I write this new content on November 7, 2023. I have carefully chosen to take down everything I wrote on November 2, not because I don’t think or feel much of what I said, but because my words have caused unnecessary pain, and because what I truly meant to say about an agonizingly divisive crisis did not successfully make its way into the post. I am sorry for the hurt I caused. Like many of us, I am following a steep learning curve as I grapple with all of this.
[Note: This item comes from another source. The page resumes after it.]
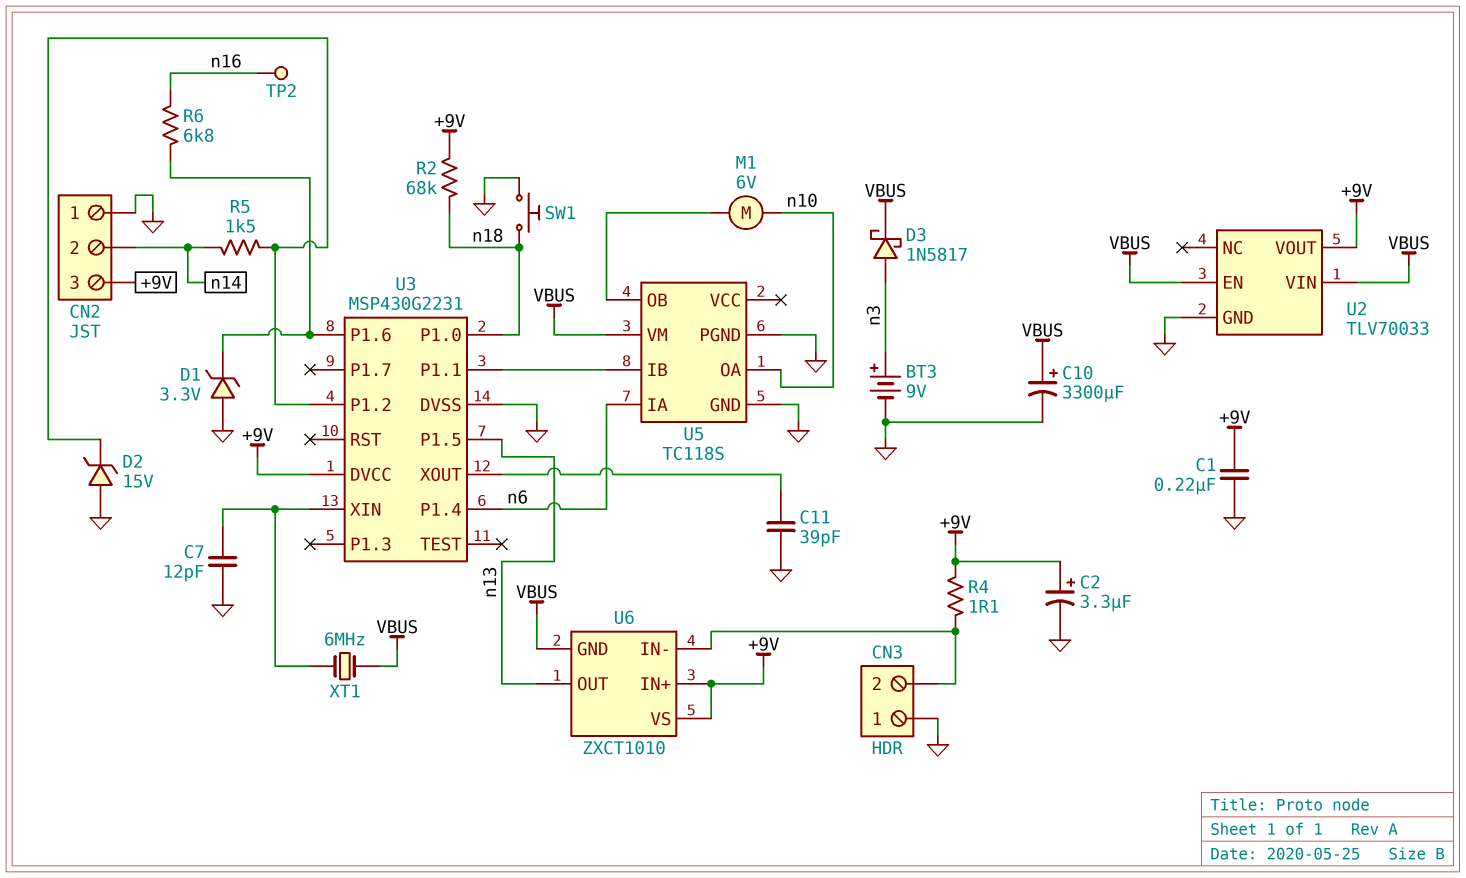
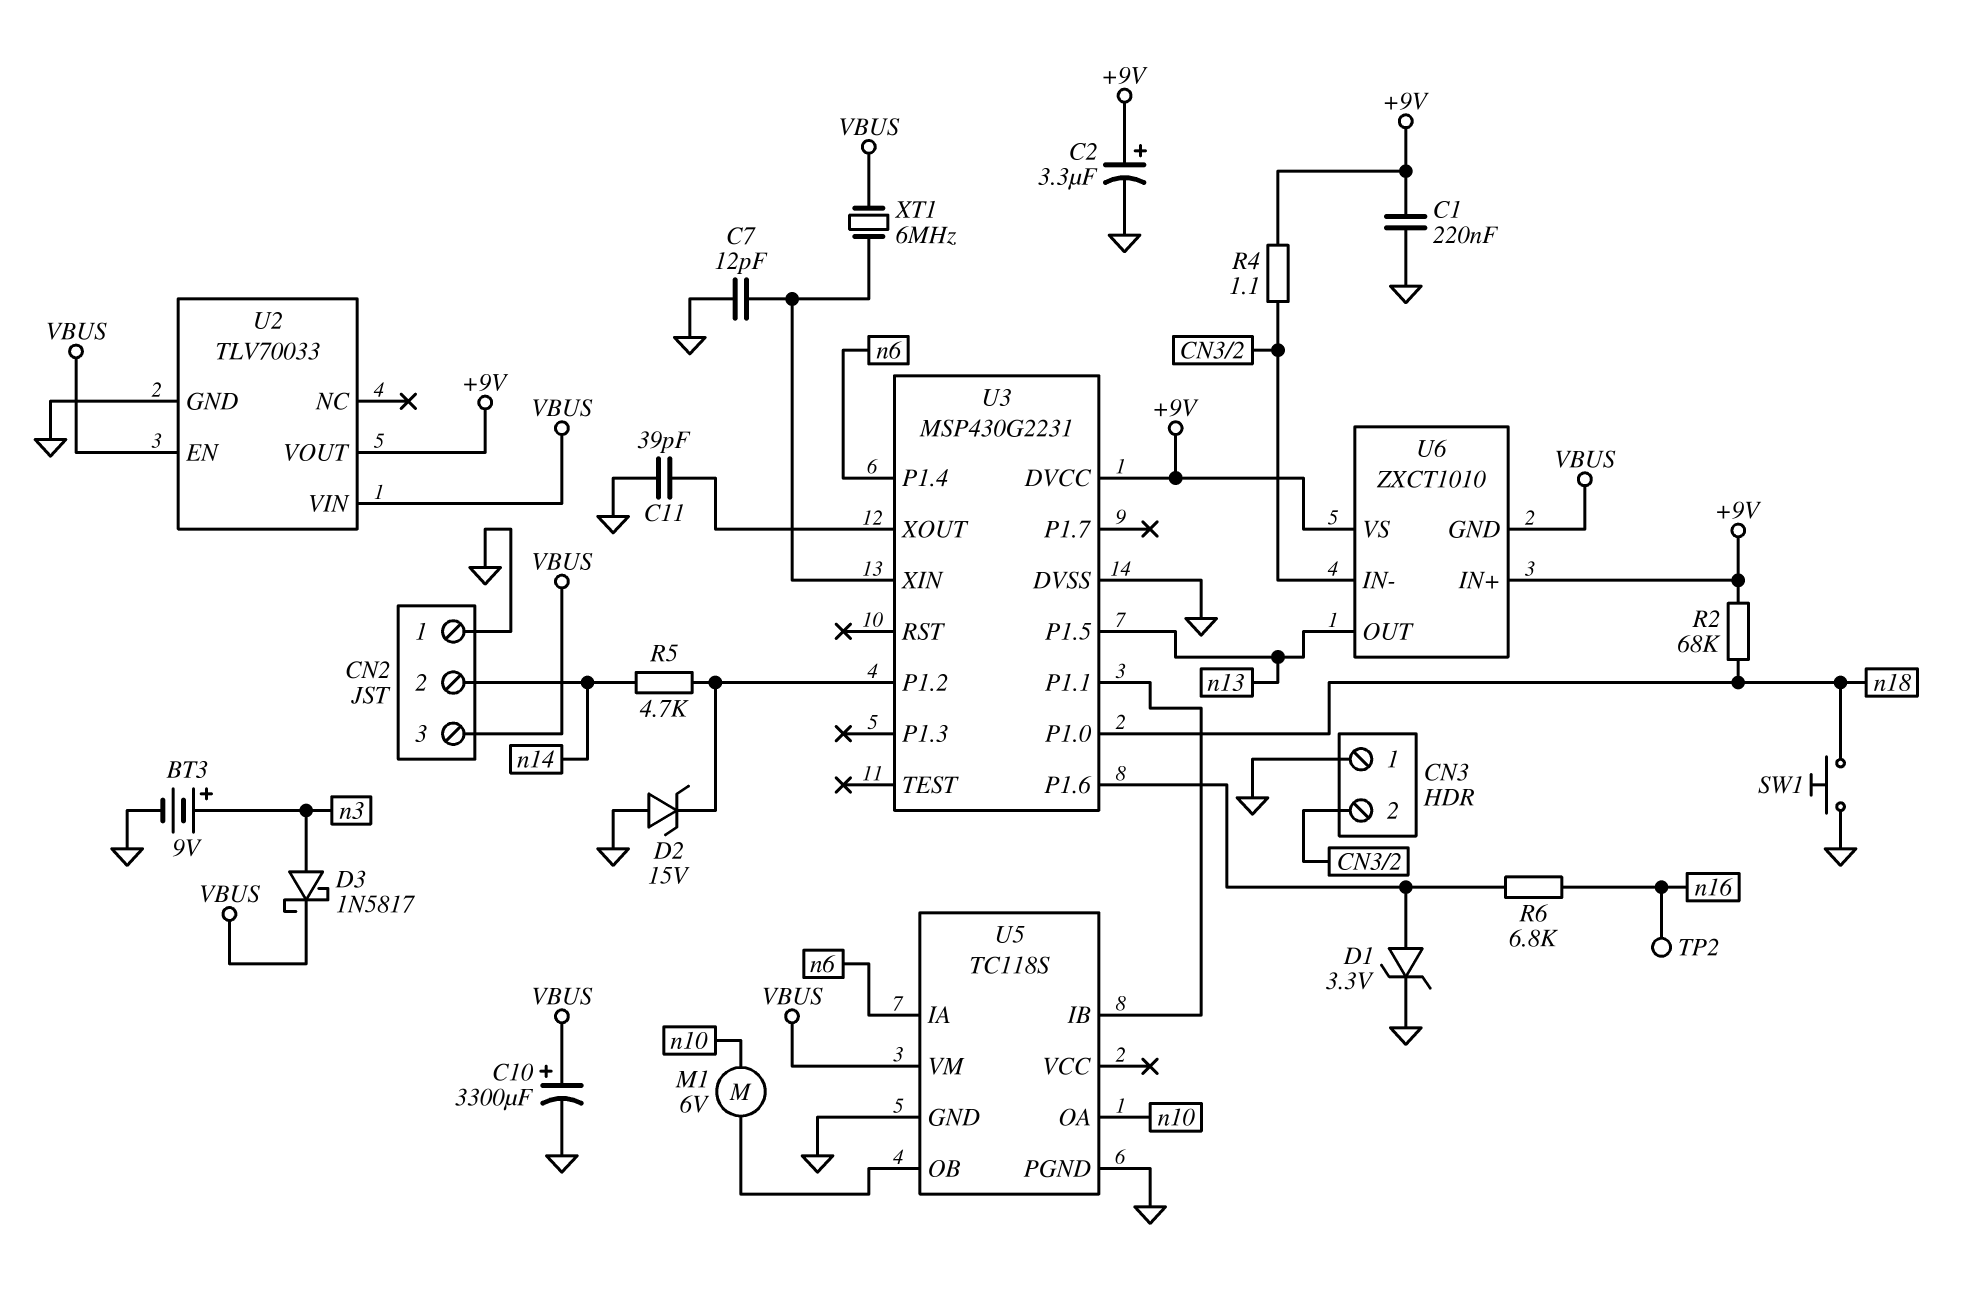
CN2 pin 3: +9V -> VBUS
D1: zener 3.3V (A GND, K U3/P1.6) -> zener 3.3V (A U3/P1.6, K GND)
R5: 1.5k (U3/P1.2, n14) -> 4.7k (U3/P1.2, n14)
This much I will say, with confidence:
My heart breaks for thousands (now more than ten thousand) of human beings who have been killed in the many catastrophes in Gaza and Israel over the past month. I do not discriminate in my heartbreak: I grieve all of the innocent dead. And I pray for everyone involved: everyone. I pray for those who are killed, injured, displaced, abducted, or traumatized. But I pray also for all who are guilty of these crimes, no matter who they are. I pray that they will repent from their behaviors and, as the One at the center of my faith said so memorably, “put their sword back into its sheath.” And finally I pray for all who are inspired by these catastrophes to say or do anything that fairly can be called Islamophobia, anti-Arab racism, or antisemitism. All three of those sins have all too easily been committed by members of my Christian faith for uncounted generations, and I take seriously my call as an Episcopal priest to examine my own conscience for evidence of these in my thoughts, feelings, words, and actions.
Jesus of Nazareth was an innocent Judean Palestinian. He was a son of Abraham, who is the father of many nations. Jesus was executed by the imperial state, in the Land of the Holy One. I pray to him for mercy, for courage, and for peace — for every human being on this one earth.